Such sites do not focus on information provision, but either combine several
traditional Internet
functions (information, data upload and sharing, email, discussion boards, multimedia,
etc.) as in the
case of social networking platforms or employ relative novel forms of information and communication
such as in the case of wikis, blogging, and tagging. Terms such as “Web 2.0” and “Social Software”
that should indicate that the Web has become strongly communicative, are used frequently for
describing such platforms.
The notions of Social Software and Web 2.0 have thus far been vague;
there is no common
understanding in existence. The concepts seem to be centered on the notions of online communication,
community-formation, and collaboration. In some definitions only one of these three elements is
present, in others they are combined. So far it remains unclear what exactly is
novel and what is
social
about it. What seems obvious is that Web 2.0 is not a technological novelty since the technological
basis of these platforms and networks (such as Wikis, Ajax,
etc.) have been developed years before
terms such as Social Software and Web 2.0 have emerged. This view suggests that these notions refer
to a
social novelty. In this paper we want to contribute to the theoretical clarification of notions like
Web 2.0 and Social Software by defining the Web as techno-social system. We try to answer the
question, which understandings of Social Software and Web 2.0 exist, and how they can be typified.
Furthermore,
we analyze what is social about Social Software (section 2) by referring to traditional
sociological understandings of sociality. In section 3, we discuss how the Web can be explained as a
dynamic process. The research methods employed in this paper are dialectical social theory
construction and systems theory, both based on the results of a literature survey.
The basic research question underlying this paper is: how should the World Wide Web be defined?
For dealing with this question, we treat further questions: which social theories can be employed for
defining the World Wide Web? What are the political implications of employing social theories for
defining the World Wide Web? For us, these research tasks also have a normative dimension.
Therefore, we are not just interested in a social theory of the Internet, but in a critical social theory of
the Internet that helps to understand how computing in general and Internet and World Wide Web
usage in particular can help to improve the situation of humanity and to establish a better world.
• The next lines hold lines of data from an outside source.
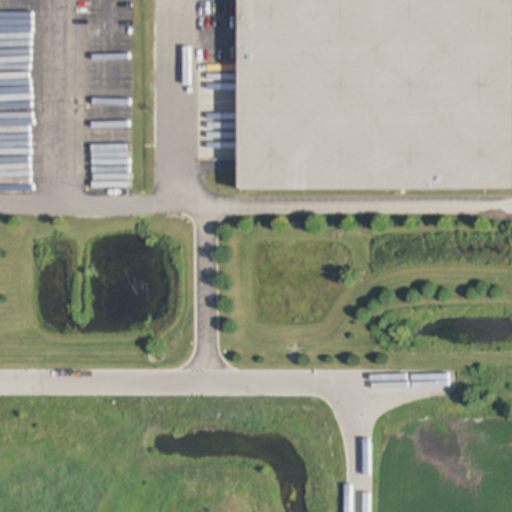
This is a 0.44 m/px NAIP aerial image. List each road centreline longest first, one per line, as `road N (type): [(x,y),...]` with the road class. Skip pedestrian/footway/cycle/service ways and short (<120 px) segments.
road 1 (residential): [(0,385),(440,384)]
road 2 (residential): [(360,385),(358,511)]
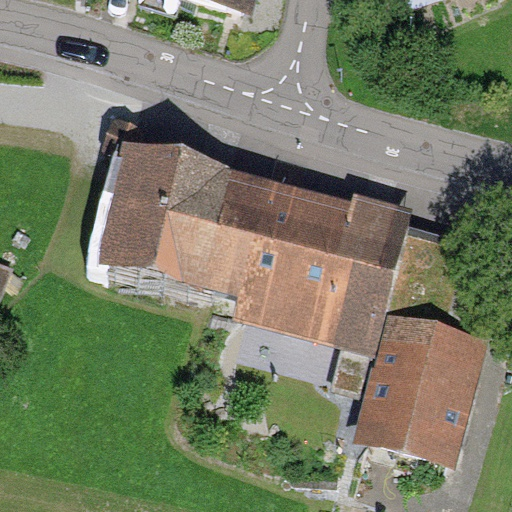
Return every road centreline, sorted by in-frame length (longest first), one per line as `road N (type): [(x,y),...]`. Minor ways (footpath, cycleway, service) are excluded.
road 1 (residential): [(0,21),(252,96),(289,94)]
road 2 (residential): [(289,94),(321,117),(511,170)]
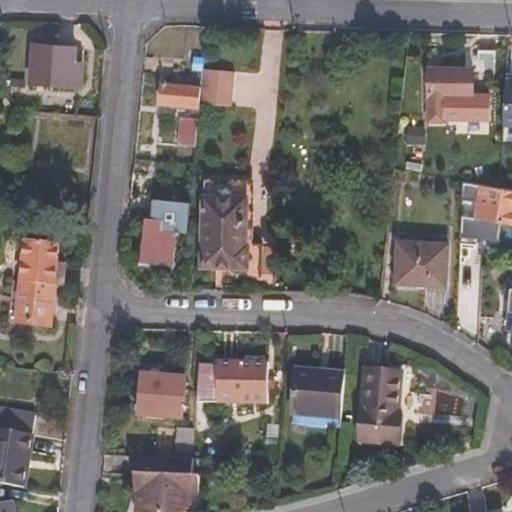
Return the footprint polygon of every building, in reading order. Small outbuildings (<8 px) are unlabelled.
[(38,42),(35,79),(82,83),(86,46),(38,42)] [(482,50),(480,74),(498,77),(502,53),(482,50)] [(205,67),(204,103),(235,104),(236,68),(205,67)] [(430,71),(430,121),(447,121),(447,96),(473,97),(472,71),(430,71)] [(164,83),(162,102),(200,105),(202,86),(193,85),(193,77),(175,75),(174,83),(164,83)] [(511,79),(508,79),(502,141),(511,141),(511,79)] [(189,116),(186,136),(197,138),(199,118),(189,116)] [(202,182),(201,196),(243,197),(244,184),(202,182)] [(474,183),(469,209),(479,211),(478,216),(511,222),(511,189),(497,187),(474,183)] [(201,196),(198,265),(242,268),(242,273),(257,274),(259,245),(243,243),(243,197),(201,196)] [(157,201),(154,220),(146,219),(141,264),(169,266),(174,231),(180,231),(182,223),(187,224),(189,204),(157,201)] [(27,230),(21,278),(55,283),(61,234),(27,230)] [(400,241),(394,282),(443,288),(449,247),(400,241)] [(21,278),(18,299),(52,303),(55,283),(21,278)] [(18,299),(17,312),(50,316),(52,303),(18,299)] [(221,362),(218,404),(270,407),(272,366),(221,362)] [(365,370),(360,443),(398,445),(400,413),(396,413),(397,372),(365,370)] [(298,374),(295,417),(342,421),(345,376),(298,374)] [(144,377),(141,414),(185,418),(187,381),(144,377)] [(0,406),(0,426),(31,432),(35,413),(0,406)] [(181,422),(179,449),(192,450),(195,449),(196,424),(181,422)] [(0,426),(0,485),(21,489),(31,432),(0,426)] [(141,468),(141,482),(137,483),(138,506),(166,507),(167,501),(189,501),(189,482),(198,482),(199,467),(191,466),(192,450),(179,449),(133,450),(133,468),(141,468)] [(0,503),(0,511),(17,511),(15,500),(0,503)]
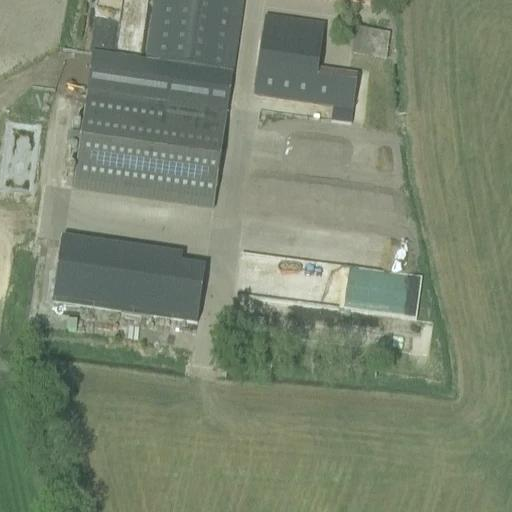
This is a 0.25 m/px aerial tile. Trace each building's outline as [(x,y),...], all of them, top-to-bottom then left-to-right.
[(219,86),(230,0),(147,0),(137,75),(219,86)] [(292,0),(368,10),(369,0),(292,0)] [(116,29),(108,28),(111,6),(85,2),(78,60),(129,67),(131,48),(114,46),(116,29)] [(251,95),(328,109),(334,81),(312,77),(318,41),(263,31),(251,95)] [(391,38),(360,33),(348,105),(380,110),(391,38)] [(77,105),(68,205),(220,218),(229,118),(77,105)] [(0,134),(0,192),(15,195),(24,134),(1,130),(0,134)] [(286,188),(302,188),(303,176),(286,176),(286,188)] [(167,236),(173,218),(160,215),(154,232),(167,236)]
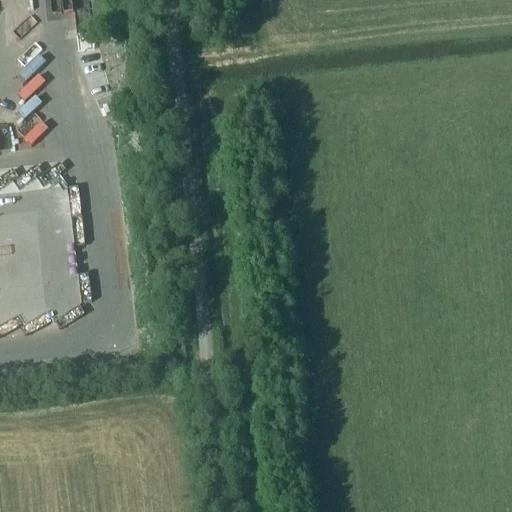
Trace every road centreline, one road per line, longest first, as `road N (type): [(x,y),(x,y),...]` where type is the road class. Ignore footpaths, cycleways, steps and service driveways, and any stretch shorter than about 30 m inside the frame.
road 1 (unclassified): [(216,511),(164,0)]
road 2 (track): [(258,511),(216,115),(231,93),(284,89)]
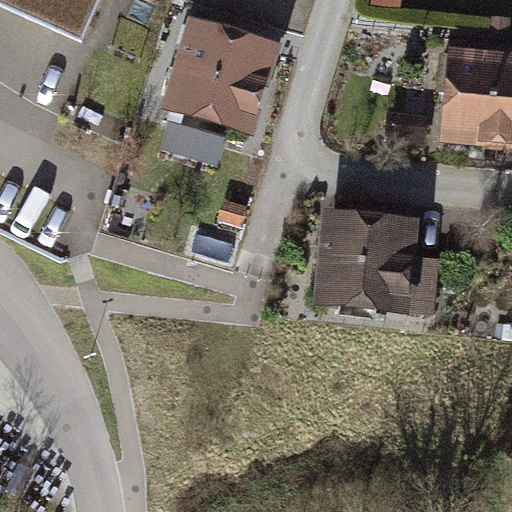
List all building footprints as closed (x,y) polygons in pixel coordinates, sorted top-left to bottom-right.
[(0,0),(0,3),(85,41),(102,0),(0,0)] [(200,27),(174,115),(192,120),(181,155),(222,167),(233,133),(261,141),(284,63),(229,47),(233,36),(200,27)] [(511,55),(446,50),(443,89),(460,90),(456,139),(511,143),(511,55)] [(425,119),(388,116),(386,134),(423,137),(425,119)] [(348,212),(323,209),(314,300),(432,312),(437,264),(406,261),(410,219),(379,216),(381,203),(349,200),(348,212)]
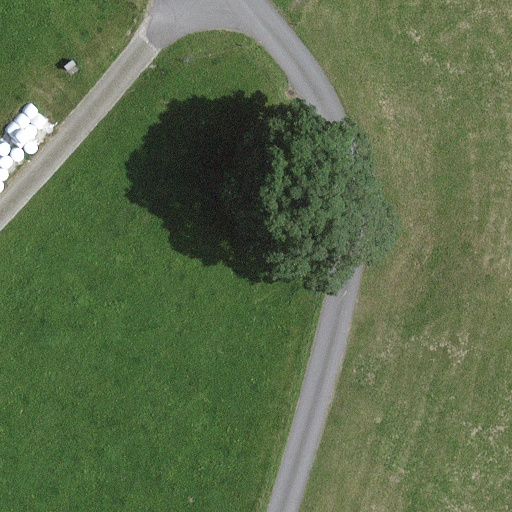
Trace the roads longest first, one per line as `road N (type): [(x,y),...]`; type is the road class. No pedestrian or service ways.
road 1 (unclassified): [(235,0),(309,74),(356,191),(324,390),(282,511)]
road 2 (track): [(185,0),(0,206)]
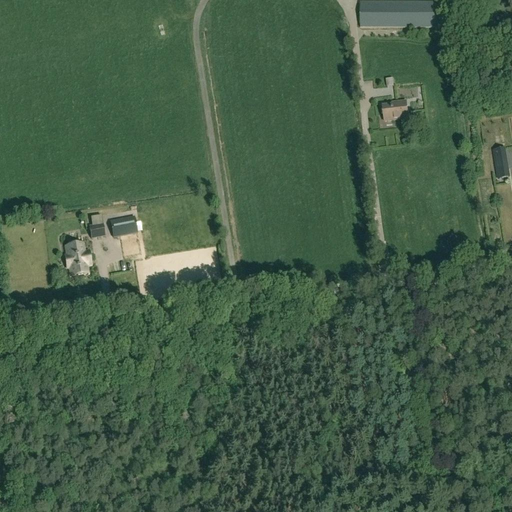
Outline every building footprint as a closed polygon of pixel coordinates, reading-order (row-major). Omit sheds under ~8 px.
[(360,3),(360,29),(440,29),(440,3),(360,3)] [(385,77),(385,87),(394,86),(394,77),(385,77)] [(383,108),(385,123),(408,120),(406,103),(397,104),(397,106),(383,108)] [(509,173),(507,161),(496,163),(497,175),(509,173)] [(501,207),(511,205),(511,195),(500,197),(501,207)] [(511,210),(500,213),(502,229),(511,227),(511,210)] [(110,223),(113,238),(137,234),(134,218),(110,223)] [(90,227),(92,237),(105,235),(103,225),(90,227)] [(89,272),(87,264),(92,264),(92,263),(90,263),(89,261),(91,260),(89,251),(85,252),(84,244),(81,245),(80,244),(69,246),(69,247),(66,247),(68,256),(71,255),(73,266),(70,267),(71,275),(74,275),(86,273),(89,272)]
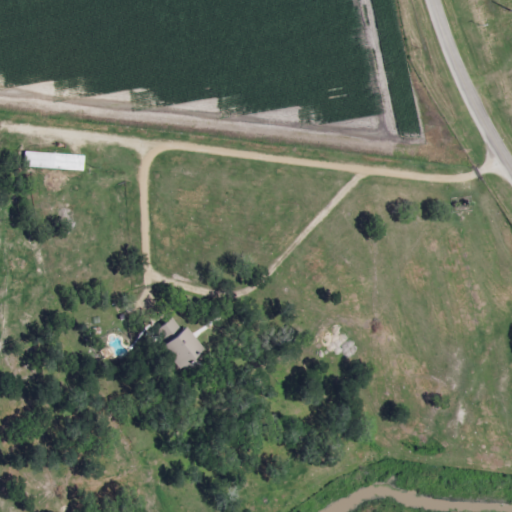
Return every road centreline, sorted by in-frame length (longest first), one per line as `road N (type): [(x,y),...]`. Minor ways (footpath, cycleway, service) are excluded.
road 1 (track): [(505,154),(465,170),(0,117)]
road 2 (tertiary): [(511,163),(480,109),(436,0)]
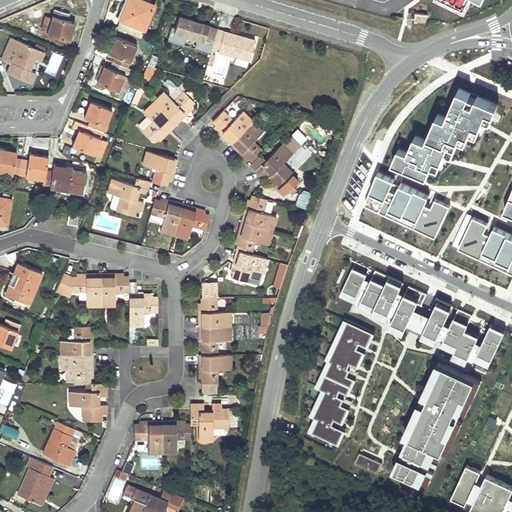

The problem is that in current academic, private, and public debates, many observers claim that the
World Wide Web has become more social.. However, the notion of sociality underlying these claims,
is mostly not really reflected. There is a lack of thinking about what sociality means and what sociality
on the World Wide Web means in scholarly and non-scholarly discussions about changes of the Web.
We therefore think that social theory is needed for helping scholars and citizens to gain a more precise
understanding of sociality and sociality on the Web. The goal of our work is to contribute to this task.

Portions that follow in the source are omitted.